> [What is needed] All lines of the entries with "events" in them must be listed.

> [Working data]

################

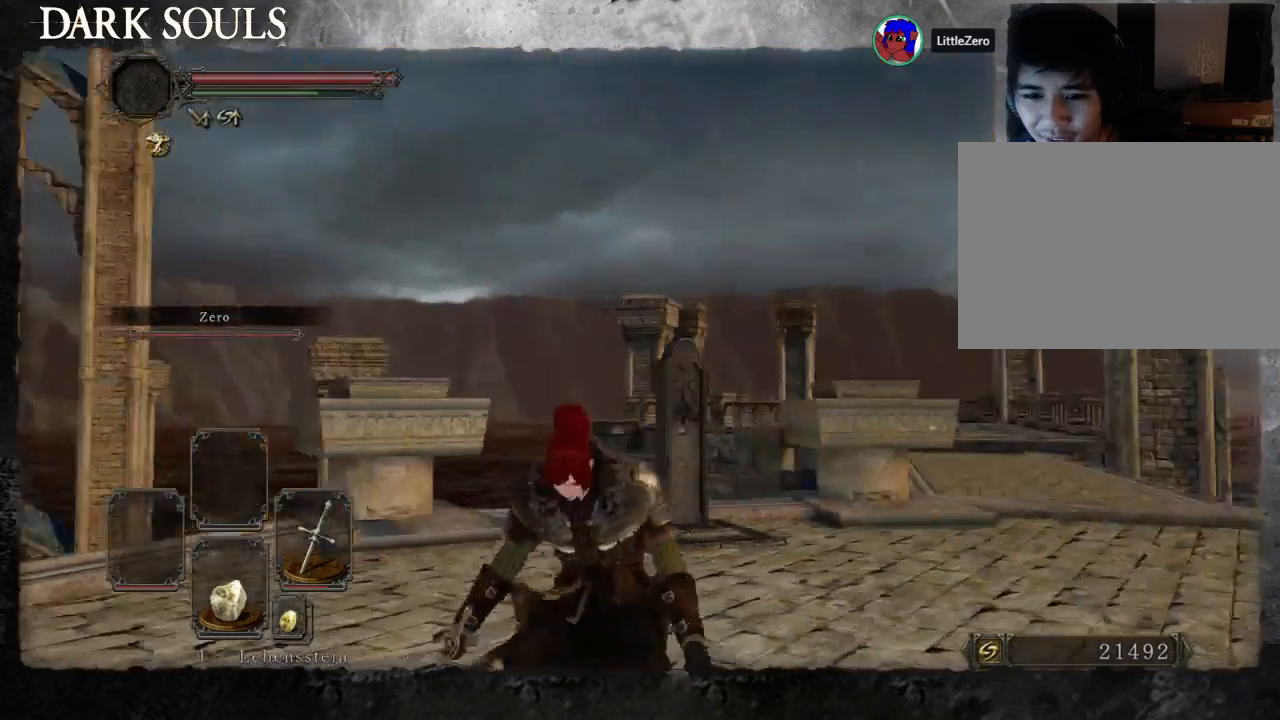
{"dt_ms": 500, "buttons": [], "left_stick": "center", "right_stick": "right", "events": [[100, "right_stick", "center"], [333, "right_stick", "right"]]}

################

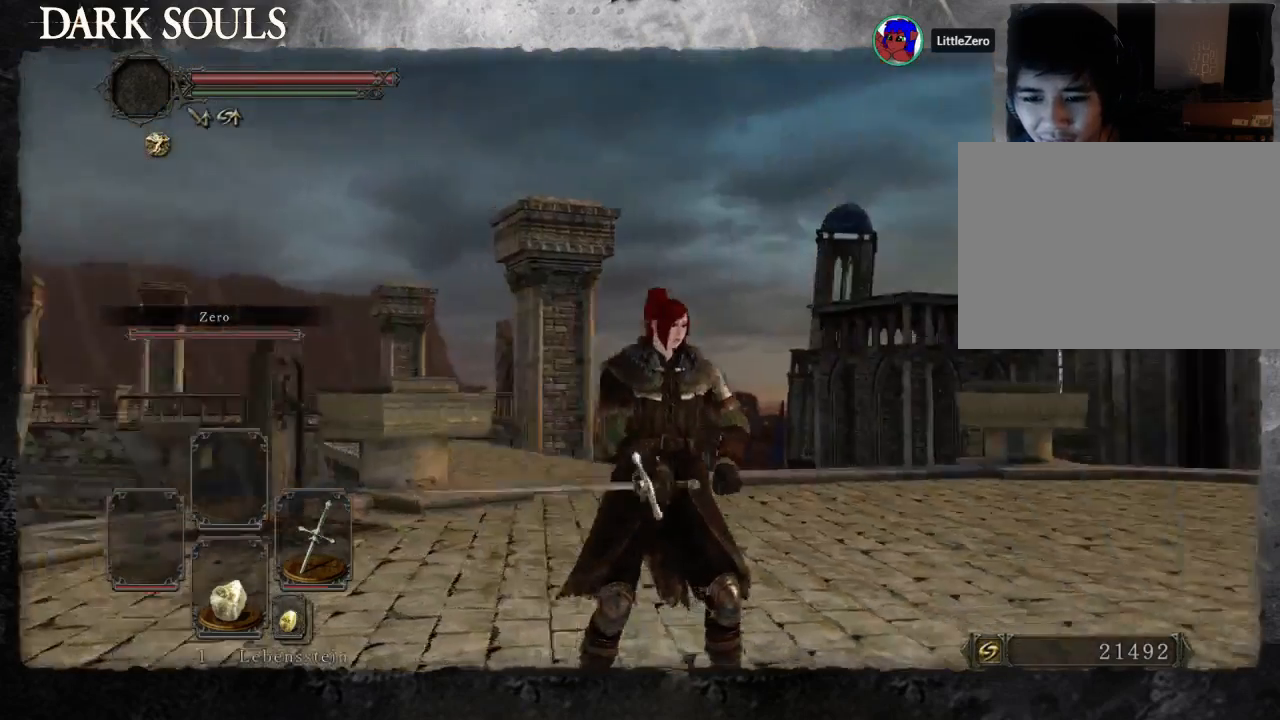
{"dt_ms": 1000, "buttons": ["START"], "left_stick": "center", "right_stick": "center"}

################

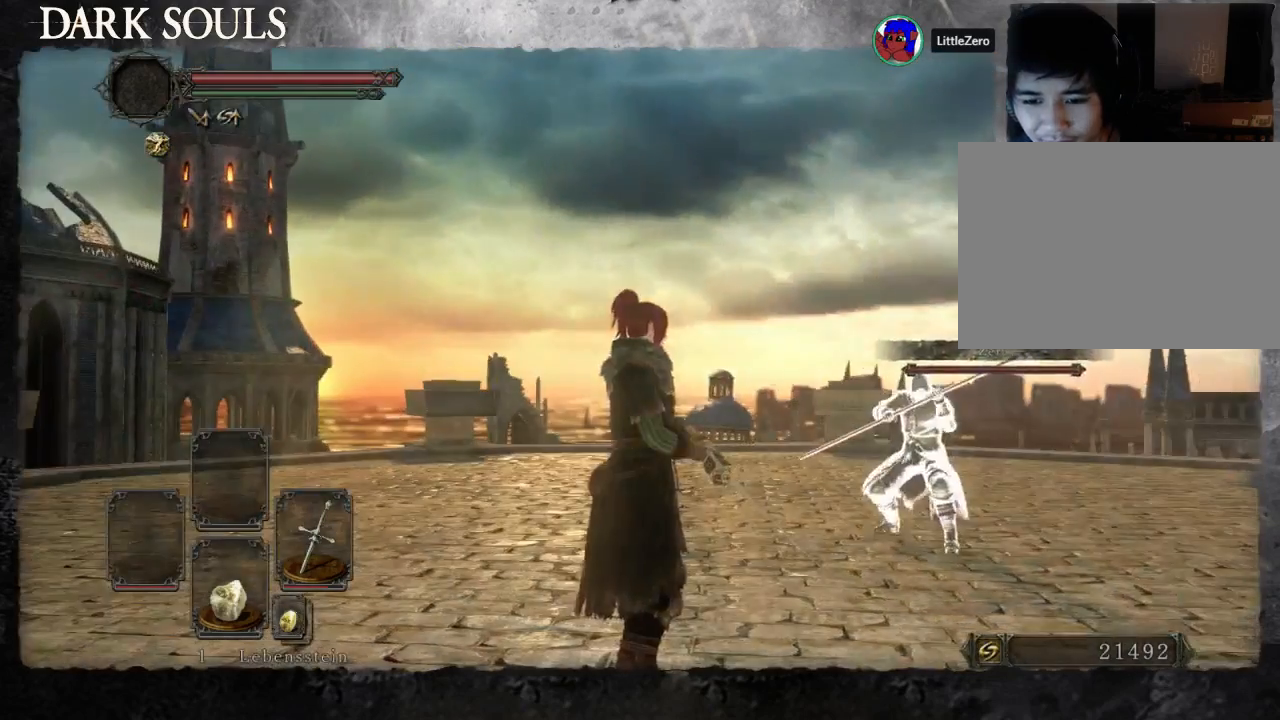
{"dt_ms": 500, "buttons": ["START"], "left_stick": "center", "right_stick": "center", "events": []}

################

> [Response below]
{"dt_ms": 500, "buttons": [], "left_stick": "center", "right_stick": "right", "events": [[100, "right_stick", "center"], [333, "right_stick", "right"]]}
{"dt_ms": 500, "buttons": ["START"], "left_stick": "center", "right_stick": "center", "events": []}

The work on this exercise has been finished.